Виктор Захарович сбоку взглянул на неё и спросил осторожно:
– Отчего же… смешно?
– Ну, глупо! – пожала плечами Софья. – Ну кому может понадобиться то, что сшито своими руками?! Или кому придёт в голову раковину менять?! Ну, сами-то подумайте! Для этого есть отдельные люди, специалисты, они всё за вас сделают.
– Где взять клей? – спросил Меркурьев, которому надоел этот разговор.
Виктор Захарович радостно сказал, что в мастерской, он сейчас принесёт, Меркурьев возразил, что лучше сам сходит, и они ушли вместе.
– Нет, вообще он прав, – задумчиво сказала Кристина. – Починить на самом деле ничего нельзя.
Софья махнула рукой.
– Ну и что?… Это всё такая ерунда, подумаешь! Просто он хочет, чтоб его считали умным.
– Кто считал? Мы?! – удивилась Кристина, и Софья покровительственно ей улыбнулась.

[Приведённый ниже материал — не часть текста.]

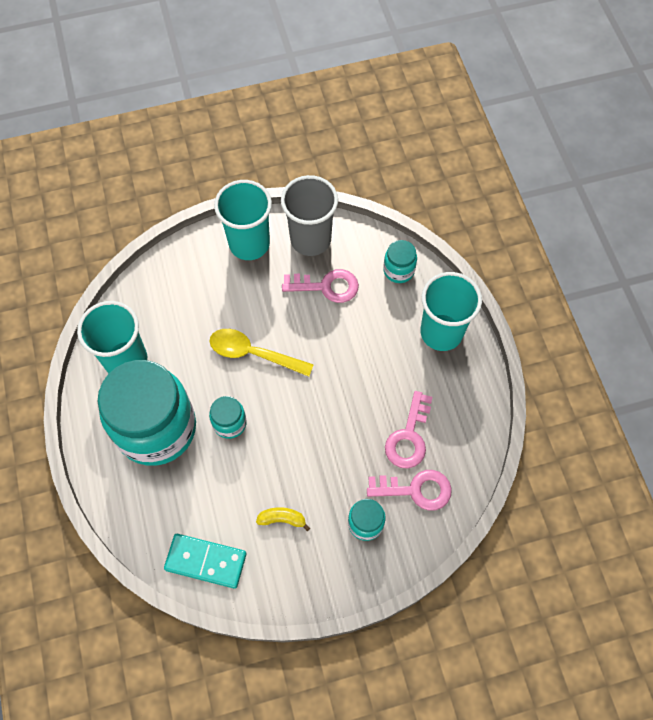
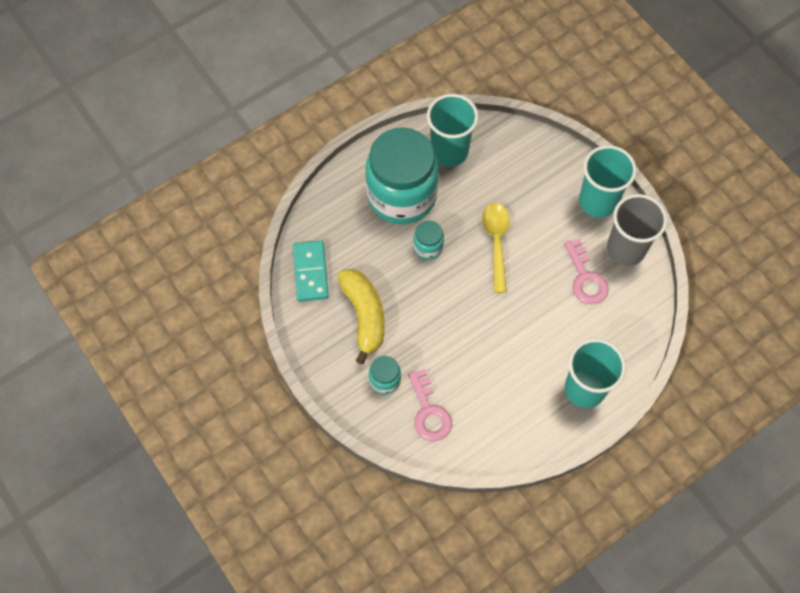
camera: 70 degrees right, 0 degrees up
(282, 519) = (364, 315): yellow banana -> yellow banana, size x2.18
(398, 270) = (630, 333): turquoise jar -> none
(409, 436) = (474, 391): pink key -> none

– Вы ещё девчушка совсем, – и Софья сделала некое движение, словно намеревалась потрепать студентку по щёчке, но в последний момент передумала. – Многого не знаете. Особенно про мужчин. А мужчина от всех остальных разумных существ отличается тем, что должен постоянно производить впечатление!
– Это от каких же – остальных разумных? – осведомился Стас лениво. – Ну, женщины, допустим, тоже разумные! Заметьте, я сказал – допустим! А остальные кто?
Софья махнула на него рукой.
– Я недавно прочитала в интернете, что на десять женщин приходится девять мужчин, это научный факт! Из этих девяти трое вполне пригодные в жизни особи, трое страдают интимофобией и оставшиеся трое непременно алкоголики или ещё что… похуже. Так вот эти три особи, которые нормальные, имеют огромный выбор – аж из девяти женщин!